> [AIM OF THE EXERCISE]: Please print every one of the rows below word for word, but leave the pictures out.

--- DATA EXCERPTS ---

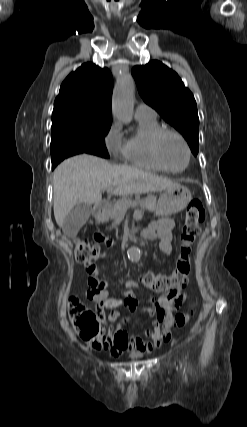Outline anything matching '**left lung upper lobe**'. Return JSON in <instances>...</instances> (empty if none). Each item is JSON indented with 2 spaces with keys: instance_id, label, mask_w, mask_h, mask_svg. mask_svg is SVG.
<instances>
[{
  "instance_id": "1",
  "label": "left lung upper lobe",
  "mask_w": 247,
  "mask_h": 427,
  "mask_svg": "<svg viewBox=\"0 0 247 427\" xmlns=\"http://www.w3.org/2000/svg\"><path fill=\"white\" fill-rule=\"evenodd\" d=\"M132 75L143 100L184 136L196 156L199 146L196 102L179 76L156 60L135 66Z\"/></svg>"
}]
</instances>
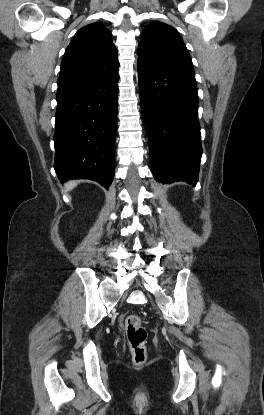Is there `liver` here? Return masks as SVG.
<instances>
[{
    "mask_svg": "<svg viewBox=\"0 0 264 415\" xmlns=\"http://www.w3.org/2000/svg\"><path fill=\"white\" fill-rule=\"evenodd\" d=\"M75 185H76V182H74V181L69 182V183L66 185V189H70V188L74 187Z\"/></svg>",
    "mask_w": 264,
    "mask_h": 415,
    "instance_id": "liver-1",
    "label": "liver"
}]
</instances>
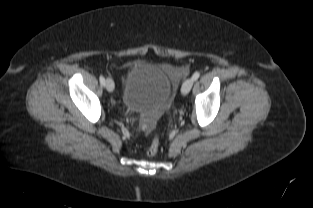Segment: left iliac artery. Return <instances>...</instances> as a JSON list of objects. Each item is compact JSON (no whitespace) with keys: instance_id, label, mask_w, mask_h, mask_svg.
<instances>
[{"instance_id":"left-iliac-artery-1","label":"left iliac artery","mask_w":313,"mask_h":208,"mask_svg":"<svg viewBox=\"0 0 313 208\" xmlns=\"http://www.w3.org/2000/svg\"><path fill=\"white\" fill-rule=\"evenodd\" d=\"M199 76H200V73H199V72H195V73L192 75V79H193L194 81H196V80L199 78Z\"/></svg>"}]
</instances>
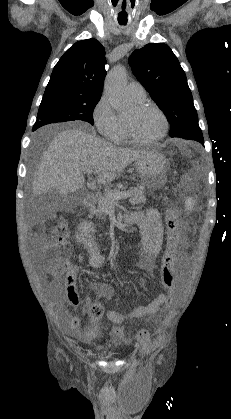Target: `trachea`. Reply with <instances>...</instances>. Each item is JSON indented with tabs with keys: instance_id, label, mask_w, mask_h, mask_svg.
<instances>
[{
	"instance_id": "3493384b",
	"label": "trachea",
	"mask_w": 231,
	"mask_h": 419,
	"mask_svg": "<svg viewBox=\"0 0 231 419\" xmlns=\"http://www.w3.org/2000/svg\"><path fill=\"white\" fill-rule=\"evenodd\" d=\"M119 24H120V25H126V23H124V22H119Z\"/></svg>"
}]
</instances>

---

> [EXPECTED OUTPUT]:
Outline anything matching '**left lung upper lobe**'. Return JSON in <instances>...</instances> (empty if none). Each item is JSON indented with 2 spaces with keys: instance_id, label, mask_w, mask_h, mask_svg. mask_svg is SVG.
<instances>
[{
  "instance_id": "1",
  "label": "left lung upper lobe",
  "mask_w": 247,
  "mask_h": 427,
  "mask_svg": "<svg viewBox=\"0 0 247 427\" xmlns=\"http://www.w3.org/2000/svg\"><path fill=\"white\" fill-rule=\"evenodd\" d=\"M132 75L143 100L184 136L196 156L199 146L196 102L179 76L156 60L135 66Z\"/></svg>"
}]
</instances>
Is there `liver` here? Return masks as SVG.
<instances>
[{
    "mask_svg": "<svg viewBox=\"0 0 264 415\" xmlns=\"http://www.w3.org/2000/svg\"><path fill=\"white\" fill-rule=\"evenodd\" d=\"M75 185H76V182H74V181L69 182V183L66 185V189H70V188L74 187Z\"/></svg>",
    "mask_w": 264,
    "mask_h": 415,
    "instance_id": "liver-1",
    "label": "liver"
}]
</instances>
Segment: left iliac artery. Return <instances>...</instances> as a JSON list of objects. Each item is compact JSON (no whitespace) with keys: instance_id, label, mask_w, mask_h, mask_svg.
<instances>
[{"instance_id":"left-iliac-artery-1","label":"left iliac artery","mask_w":313,"mask_h":208,"mask_svg":"<svg viewBox=\"0 0 313 208\" xmlns=\"http://www.w3.org/2000/svg\"><path fill=\"white\" fill-rule=\"evenodd\" d=\"M199 76H200V73H199V72H195V73L192 75V79H193L194 81H196V80L199 78Z\"/></svg>"}]
</instances>
Target: `trachea`. Reply with <instances>...</instances>. Each item is JSON indented with tabs with keys: instance_id, label, mask_w, mask_h, mask_svg.
<instances>
[{
	"instance_id": "3493384b",
	"label": "trachea",
	"mask_w": 231,
	"mask_h": 419,
	"mask_svg": "<svg viewBox=\"0 0 231 419\" xmlns=\"http://www.w3.org/2000/svg\"><path fill=\"white\" fill-rule=\"evenodd\" d=\"M119 24H120V25H126V23H124V22H119Z\"/></svg>"
}]
</instances>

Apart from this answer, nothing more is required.